Theatre Reviews
Tesseract Theatre Company presents 'Cold,' a new play be Ben Jolivet, Photo by Brittanie Gunn

Tesseract Theatre Company brings a new play by Ben Jolivet to St. Louis audiences with a thoughtful and heartfelt production of “Cold.” The deeply personal play revolves around two parents facing the most tragic of circumstances, the possible death of their young child. The story is a reminder that difficult moments are often the most revealing and even the happiest, most involved couples can be completely thrown for a loop by their partners.

Ellie and Jane are parents to a five-year-old daughter whose common bug has turned into a life-threatening situation. As the two sit in the waiting room, hoping for good news from a last-ditch life-saving procedure, they discuss the worst possible outcome and how they will say goodbye to their child. The situation is taxing and Erika Cockerham, as Jane, and Katie Palazzola, as Ellie, effortlessly move through the emotions that compete for their attention. The effecting show is incredibly sad and at times uncomfortable to watch, but the actors remain in the moment and committed to fully representing their roles.

Director Kate McAllister guides the ebb and flow of “Cold” with a deft touch. Palazzola infuses Ellie with a conflicted energy that moves like a pinball deflecting wildly from one emotion to another yet feels raw and real. Cockerham comes across a bit stiff initially. I am not sure if it’s nerves, the audience is incredibly close to the intimate stage, or a specific choice, but the calm reserve works for the character.

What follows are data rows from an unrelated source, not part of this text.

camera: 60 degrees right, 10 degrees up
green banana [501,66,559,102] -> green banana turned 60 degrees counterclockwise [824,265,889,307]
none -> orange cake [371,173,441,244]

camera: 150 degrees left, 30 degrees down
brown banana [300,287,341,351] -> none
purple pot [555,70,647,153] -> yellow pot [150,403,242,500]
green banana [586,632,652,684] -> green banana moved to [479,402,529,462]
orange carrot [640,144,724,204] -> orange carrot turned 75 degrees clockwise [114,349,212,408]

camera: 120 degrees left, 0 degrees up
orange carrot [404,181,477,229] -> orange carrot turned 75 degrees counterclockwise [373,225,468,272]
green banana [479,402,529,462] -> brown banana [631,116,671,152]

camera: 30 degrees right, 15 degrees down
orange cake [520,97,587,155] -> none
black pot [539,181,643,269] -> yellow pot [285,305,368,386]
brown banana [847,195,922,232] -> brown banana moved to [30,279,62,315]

Moments of logic and humor are interspersed with tenderness and anger. There’s a sense that this moment is the first time the couple has had a fundamentally uncompromising disagreement. A nurse questioning her own abilities, played with naturally unaffected warmth by Rae Davis, provides surprising insight during a rambling and entertaining exchange with Ellie, but their dilemma remains. The curtain falls and we don’t know what the couple decides – each member of the audience can make their own choice, which may lead to further introspection but is unexpectedly comforting.

There are some problems with the script. The story arc is a bit too tidy and the characters lack unique quirks and individual depth. Nurse Kim is inept at her job but inherently wise and perceptive beyond her years. Ellie is all feeling and awareness; she yearns in every direction and every sense of the word. Jane is logical, thoughtful and almost cruel in her application of reason. Each feels like an attempt at personifying a type of person rather than people.

In one scene, Jane recognizes Ellie’s emotional outbursts as her way of processing what’s happening. She then demands to know when her thoughts will be considered without ever providing any acknowledgment, much less validation or comfort, to Ellie. The moment feels intended to show how fair-minded and equal the parent’s partnership is but instead comes across as empty almost to the point of being dismissive. Despite strong interpretations by the actors, this crucial scene feels contrived and scripted. The play may benefit by adding more personality and depth to the characters, softening their edges and hard lines. Attention to the transitions, both from scene-to-scene and emotionally, may improve the overall pacing and emotional flow of the compelling story. Still, the play succeeds much more than it fails and the story is genuinely compelling and current considering the severity of this season’s flu bug.

Tesseract also earns praise for its humble but realistic set, which resembles an overused waiting room in a pediatric hospital wing or facility. Though the conversation seems continuous, technical touches like the digital clock on the wall help the audience feel the passage of time during the long, sleepless night. The activity table and children’s chairs in the corner of the stage, nearest to the audience, is almost magnetic. The small set pieces effectively keep the presence of the dying child in our minds. When Ellie absent-mindedly plays at the table, the entire theater holds its breath as Palazzola and Cockerham navigate the moment with an unaffected grace -- it would be easy to miss the exchange but the actors and director McAllister hold it just long enough to resonate. 

Though the story is tragic in nature, “Cold,” running through February 18, provides a glimpse into a loving relationship between two intelligent, caring individuals. The characters tend towards stereotype, but compelling performances and focused direction keep the show interesting and engaging. As a result, Tesseract Theatre effectively explores its season-long theme of love by giving audiences a new perspective to consider.